● Data for this task:
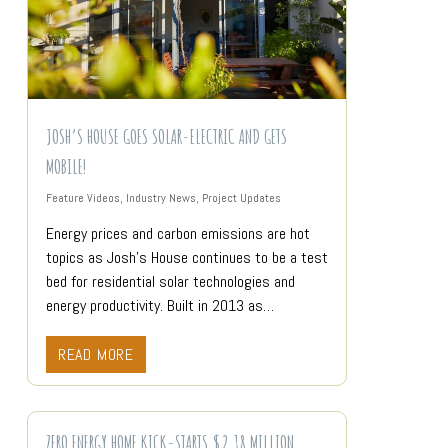
JOSH’S HOUSE GOES SOLAR-ELECTRIC AND GETS
MOBILE!
Feature Videos
,
Industry News
,
Project Updates
Energy prices and carbon emissions are hot
topics as Josh’s House continues to be a test
bed for residential solar technologies and
energy productivity. Built in 2013 as…
READ MORE
ZERO ENERGY HOME KICK-STARTS $2.18 MILLION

● What the task asks:
Repeat everything in the records above exactly, except the pictures.

● Task result:
JOSH’S HOUSE GOES SOLAR-ELECTRIC AND GETS
MOBILE!
Feature Videos
,
Industry News
,
Project Updates
Energy prices and carbon emissions are hot
topics as Josh’s House continues to be a test
bed for residential solar technologies and
energy productivity. Built in 2013 as…
READ MORE
ZERO ENERGY HOME KICK-STARTS $2.18 MILLION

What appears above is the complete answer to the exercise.